An S corporation is a business that has chosen to be taxed as a flow-through entity. The letter S also stands for IRS code section. The selection allows shareholders to be fixed only as individual levels rather than both corporate and individual levels, avoiding double taxation as with the C corporation. There is no federal income tax levied at the corporate level, as opposed to C corporations. In addition, which are taxed at both the corporate and individual levels, earning the monitor double taxation. So here this article provides insights on the pros and cons of S corporation to better understand this topic.
Pros of S corporation:
- Management and shareholders have limited liability.
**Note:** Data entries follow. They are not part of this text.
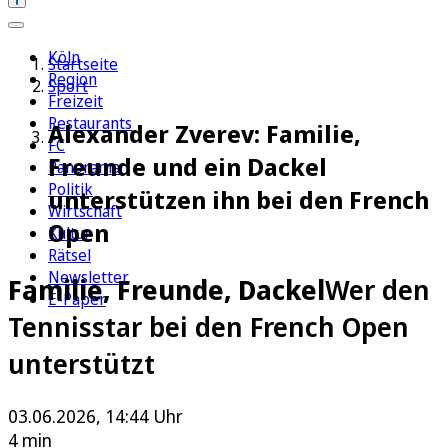
Köln
Startseite
Region
Sport
Freizeit
Restaurants
Alexander Zverev: Familie,
FC
Freunde und ein Dackel
Panorama
Politik
unterstützen ihn bei den French
Wirtschaft
Open
Kultur
Rätsel
Newsletter
Familie, Freunde, Dackel
Wer den
E-Paper
Tennisstar bei den French Open
unterstützt
03.06.2026, 14:44 Uhr
4 min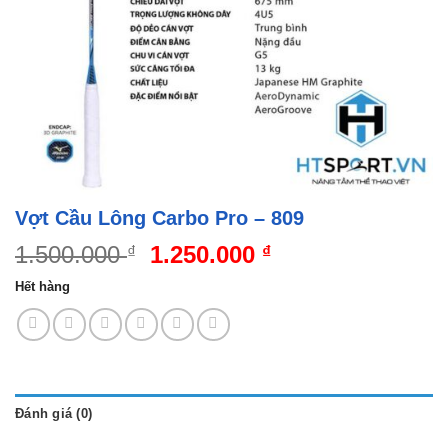
Vợt Cầu Lông Carbo Pro – 809
Giá
Giá
1.500.000
1.250.000
₫
₫
gốc
hiện
Hết hàng
là:
tại
1.500.000 ₫.
là:
1.250.000 ₫.
Đánh giá (0)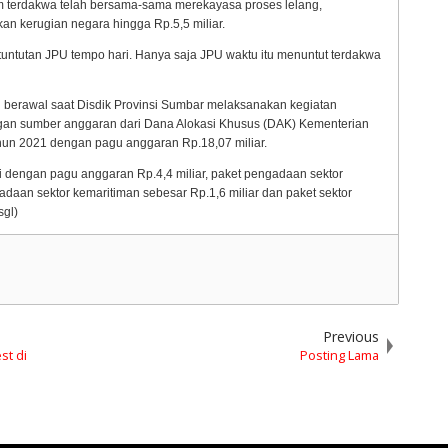
m terdakwa telah bersama-sama merekayasa proses lelang,
 kerugian negara hingga Rp.5,5 miliar.
 tuntutan JPU tempo hari. Hanya saja JPU waktu itu menuntut terdakwa
berawal saat Disdik Provinsi Sumbar melaksanakan kegiatan
gan sumber anggaran dari Dana Alokasi Khusus (DAK) Kementerian
un 2021 dengan pagu anggaran Rp.18,07 miliar.
ri dengan pagu anggaran Rp.4,4 miliar, paket pengadaan sektor
adaan sektor kemaritiman sebesar Rp.1,6 miliar dan paket sektor
sgl)
Previous
st di
Posting Lama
- There is no limit to the number of managers and there is no state residency requirement.
- A distinct, court-recognized existence that protects you from personal liability. In addition, that could cause you to lose your personal wealth in assets such as your home, car or nest egg.
- Excellent privacy protection, particularly in Nevada and Wyoming.
- Flow-through taxation occurs when profits are distributed to shareholders, who are taxed on profits at the individual level.
- Excellent income sharing potential for owner/employees. can take a lower salary, pay income taxes and regular payroll deduction and then take the remaining profit as a distribution to income tax only.
Cons of S corporation:
- Share are subject to seizure and sale in court processing at the shareholder level.
- Only one type of stock is permitted.
- Owner/employees who own 2% or more of the company stock are not eligible for tax breaks.
- If a non-resident stockholder or stock placed in the name of a corporate entity jeopardizes tax status, The IRS will revoke, charge back taxes for three years, and impost a five-year waiting period to regain tax status.
- It is not appropriate to hold an appreciating investment. Capital gains on asset sales will be taxed at a higher rate than with other pass-through entities such as LLCs and limited partnerships.
- High-income shareholders will pay more taxes on their distributions because flow-through taxes will be paid at the personal rate.
- Maximum of 100 shareholders, all of whom must be us, citizens, or permanent residents. Except in exceptional circumstances, the share must be held directly.
- Because control is ultimately in the hands of the stockholders. It is suitable as an estate-planning vehicle, in a planned gifting scenario, once majority control is transferred from parents to children, the children can take full control of the company.